### Required action
Below is a block of entries, which should be copied verbatim apart from the pictures.

[Opening Provided entries section]

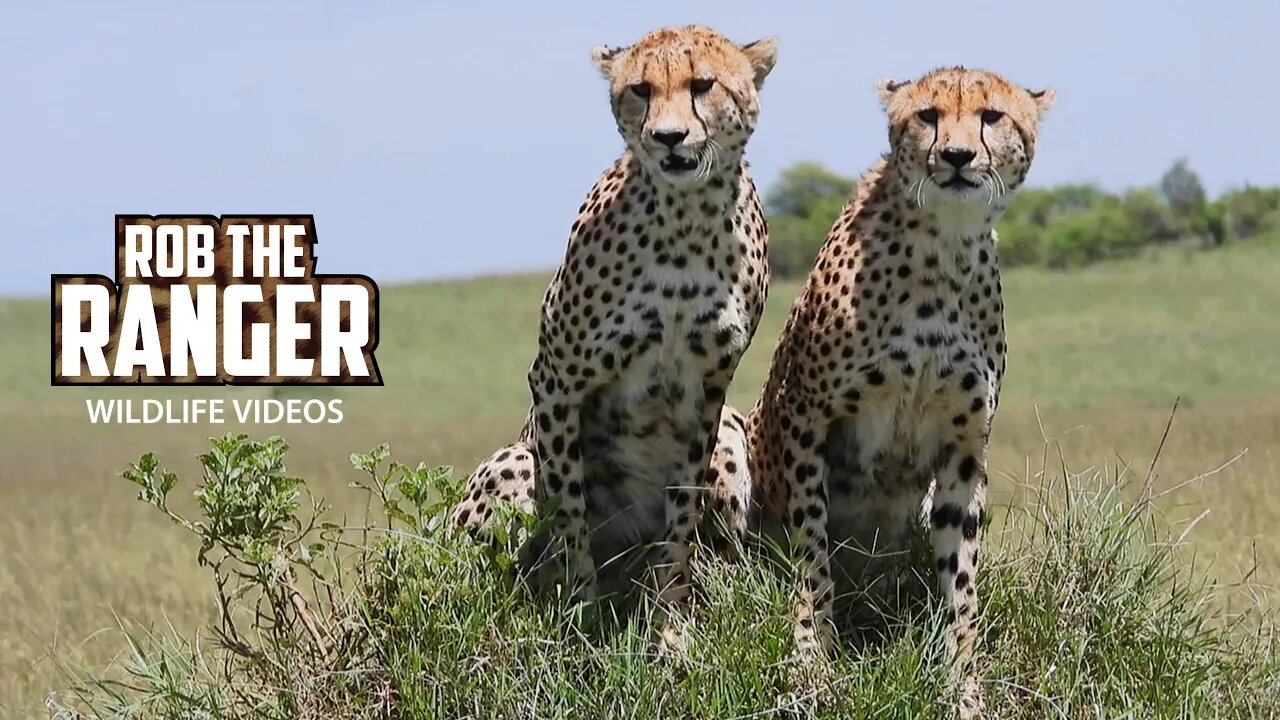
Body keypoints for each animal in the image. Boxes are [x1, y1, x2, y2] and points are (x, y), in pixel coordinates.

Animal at [445, 26, 773, 632]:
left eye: (703, 85)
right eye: (640, 89)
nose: (669, 138)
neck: (687, 219)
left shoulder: (708, 390)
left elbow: (681, 518)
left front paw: (672, 623)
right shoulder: (556, 379)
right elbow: (569, 513)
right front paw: (582, 610)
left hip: (731, 436)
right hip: (514, 465)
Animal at [747, 65, 1054, 707]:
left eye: (992, 116)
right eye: (928, 115)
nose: (957, 156)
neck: (944, 247)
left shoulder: (965, 447)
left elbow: (962, 581)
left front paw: (964, 684)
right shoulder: (807, 414)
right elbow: (811, 550)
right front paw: (812, 658)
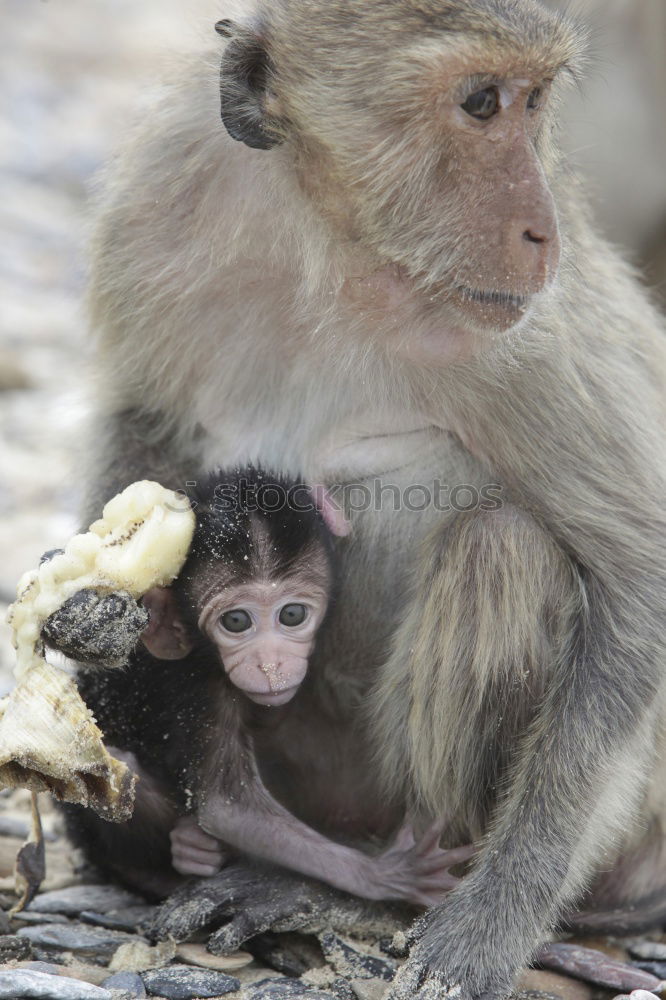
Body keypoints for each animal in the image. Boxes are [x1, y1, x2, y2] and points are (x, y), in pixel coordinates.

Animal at [136, 468, 472, 908]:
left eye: (292, 615)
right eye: (236, 622)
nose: (271, 665)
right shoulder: (200, 687)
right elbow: (227, 807)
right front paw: (383, 875)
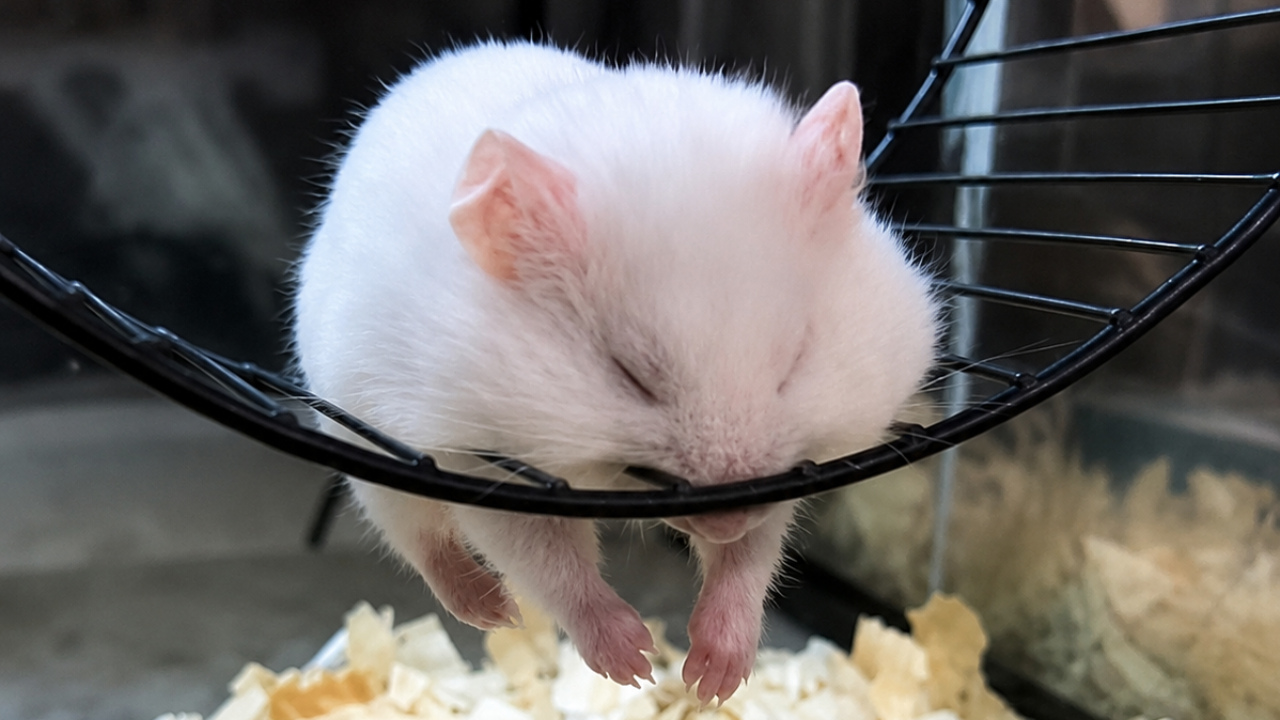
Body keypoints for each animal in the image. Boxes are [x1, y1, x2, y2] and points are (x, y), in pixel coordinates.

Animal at [293, 41, 938, 704]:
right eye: (630, 374)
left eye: (796, 358)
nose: (727, 521)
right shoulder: (481, 466)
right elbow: (552, 566)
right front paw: (637, 663)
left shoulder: (782, 479)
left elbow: (750, 558)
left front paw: (710, 680)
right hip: (371, 454)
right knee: (423, 544)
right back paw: (493, 612)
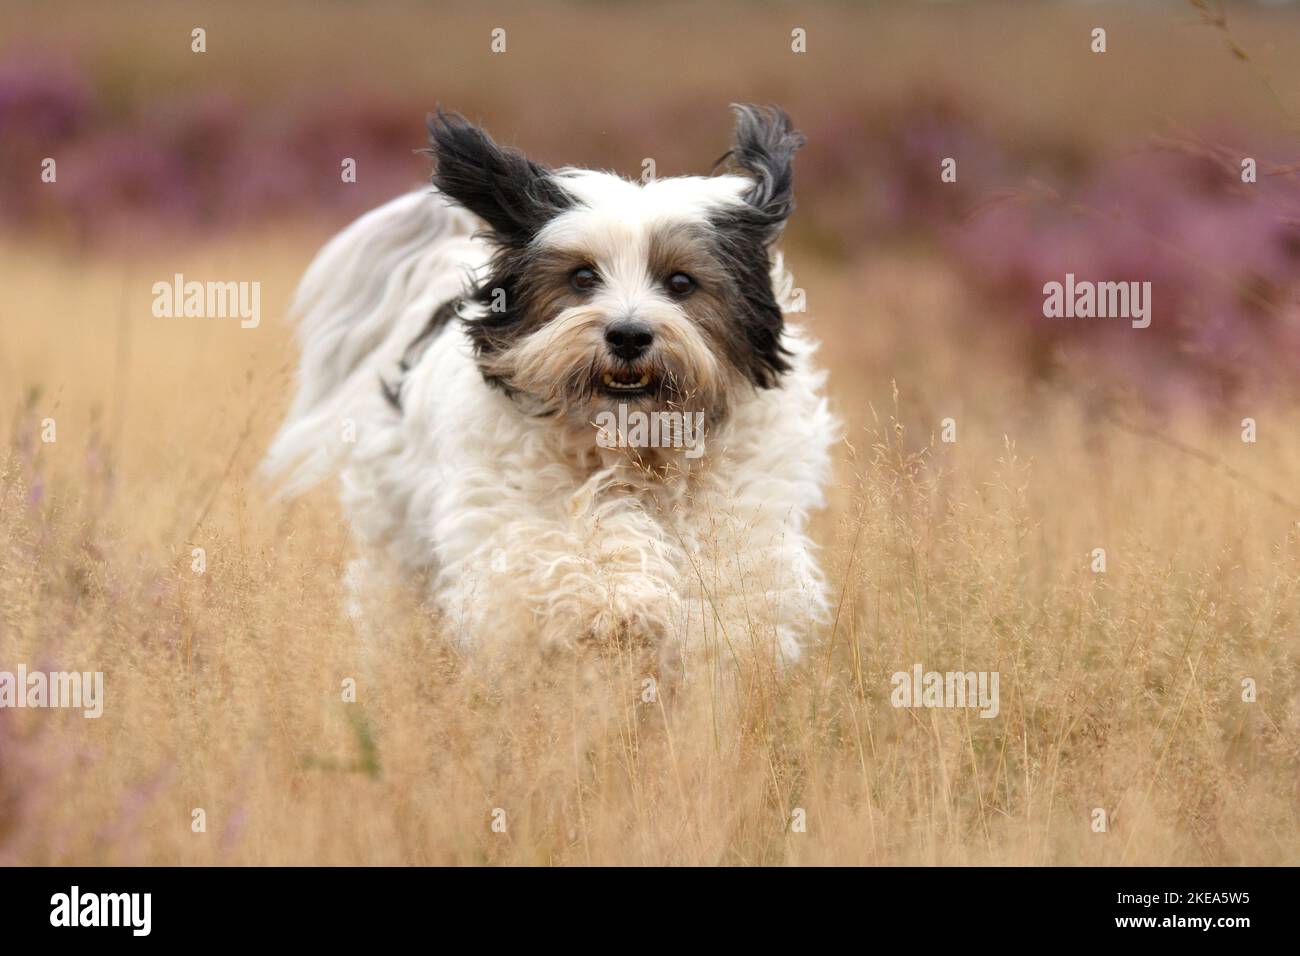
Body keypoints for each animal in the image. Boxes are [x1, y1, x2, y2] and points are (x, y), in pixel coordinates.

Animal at [261, 104, 842, 671]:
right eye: (582, 277)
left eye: (681, 282)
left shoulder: (745, 504)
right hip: (395, 531)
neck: (635, 447)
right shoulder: (511, 505)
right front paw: (616, 600)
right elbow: (571, 544)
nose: (628, 335)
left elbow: (726, 573)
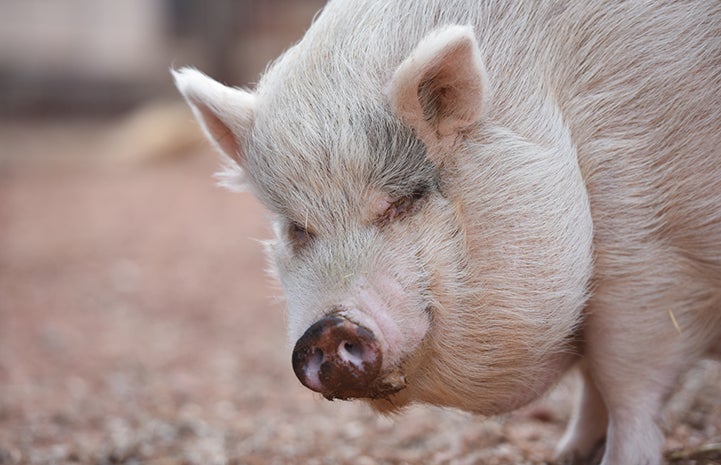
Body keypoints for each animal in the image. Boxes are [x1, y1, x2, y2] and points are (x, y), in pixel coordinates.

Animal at [172, 0, 716, 464]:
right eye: (298, 229)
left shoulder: (650, 247)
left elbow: (626, 384)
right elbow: (594, 382)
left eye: (401, 203)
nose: (328, 329)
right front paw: (567, 455)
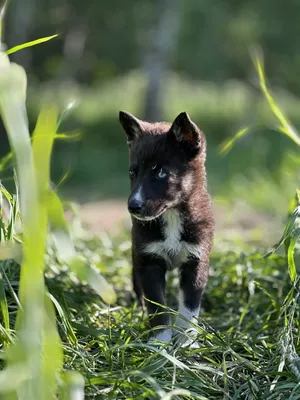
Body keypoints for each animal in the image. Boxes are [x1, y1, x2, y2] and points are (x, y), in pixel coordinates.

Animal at [118, 111, 214, 342]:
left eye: (160, 172)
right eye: (132, 173)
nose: (133, 206)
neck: (171, 216)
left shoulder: (196, 260)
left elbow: (189, 307)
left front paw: (186, 341)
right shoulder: (148, 261)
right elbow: (157, 306)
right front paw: (159, 342)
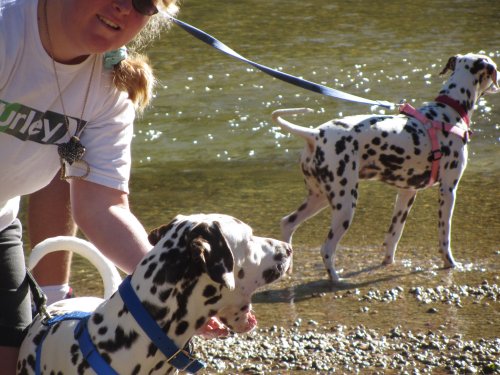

[Closing Provided entries section]

### Task result
Body keypoints for each animal in the image. Boxes are [x1, y1, x2, y2] and points are (x, y), in pixel coordinates.

Animal at [445, 26, 773, 632]:
left eye: (703, 85)
right eye: (640, 89)
nose: (669, 138)
neck: (687, 219)
left shoulder: (708, 390)
left elbow: (681, 518)
left front paw: (672, 623)
right shoulder: (556, 379)
right elbow: (569, 513)
right front paw: (582, 610)
left hip: (731, 436)
right hip: (514, 465)
Animal at [747, 65, 1054, 707]:
left eye: (992, 116)
right eye: (928, 115)
nose: (957, 156)
neck: (944, 247)
left shoulder: (965, 447)
left elbow: (962, 581)
left front paw: (964, 684)
right shoulder: (807, 414)
right elbow: (811, 550)
right front paw: (812, 658)
Body keypoints for each animal in the image. Boxes are [x1, y1, x2, y2] and points are (x, y), in pixel coordinates.

Animal at [136, 468, 472, 908]:
left eye: (292, 615)
right eye: (236, 622)
nose: (271, 665)
right shoulder: (200, 687)
right elbow: (227, 807)
right front paw: (383, 875)
Body keypoints for each animal in the image. Boxes are [x1, y1, x2, y2] and points are (x, y), in pixel coordinates.

Animal at [293, 41, 938, 704]:
right eye: (630, 374)
left eye: (796, 358)
nose: (727, 521)
right shoulder: (481, 466)
right elbow: (552, 566)
right front paw: (637, 663)
left shoulder: (782, 479)
left elbow: (750, 558)
left front paw: (710, 680)
right hip: (371, 454)
right knee: (423, 544)
right back paw: (493, 612)
Body keypoints for each animal in the image. Boxes are [x1, y1, x2, y2] and points are (x, y), in pixel coordinates.

Animal at [261, 104, 842, 671]:
right eye: (582, 277)
left eye: (681, 282)
left shoulder: (745, 504)
right hip: (395, 531)
neck: (635, 447)
right shoulder: (511, 505)
right front paw: (616, 600)
right elbow: (571, 544)
nose: (628, 335)
left elbow: (726, 573)
Body keypoints for each animal in the image. Boxes are [x1, y1, x2, y2] and points are (x, y), in pixel coordinates.

Animal at [172, 0, 716, 464]:
right eye: (298, 229)
left shoulder: (650, 247)
left elbow: (626, 384)
right elbow: (594, 382)
left eye: (401, 203)
nose: (328, 329)
right front paw: (567, 455)
Body keypoints for each animal in the image. Boxes are [x1, y1, x2, y2] and points are (x, y), in pixel coordinates.

Animal at [118, 111, 214, 342]:
left eye: (160, 172)
right eye: (132, 173)
nose: (133, 206)
neck: (171, 216)
left shoulder: (196, 260)
left elbow: (189, 307)
left front paw: (186, 341)
right shoulder: (148, 261)
right elbow: (157, 306)
right front paw: (159, 342)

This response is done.